▸ What you will do
Retype the entries below line for line, with their wording and spacing unchanged. Omit the pictures from your copy.

[Start of Attachment]

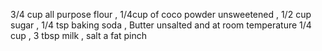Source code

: 3/4 cup all purpose  flour , 
1/4cup of coco powder unsweetened ,
  1/2 cup sugar ,
  1/4 tsp  baking soda ,
Butter unsalted and at room temperature 1/4 cup ,
 3 tbsp milk ,
  salt a fat pinch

[End of Attachment]

▸ Expected answer
Source code

: 3/4 cup all purpose  flour , 
1/4cup of coco powder unsweetened ,
  1/2 cup sugar ,
  1/4 tsp  baking soda ,
Butter unsalted and at room temperature 1/4 cup ,
 3 tbsp milk ,
  salt a fat pinch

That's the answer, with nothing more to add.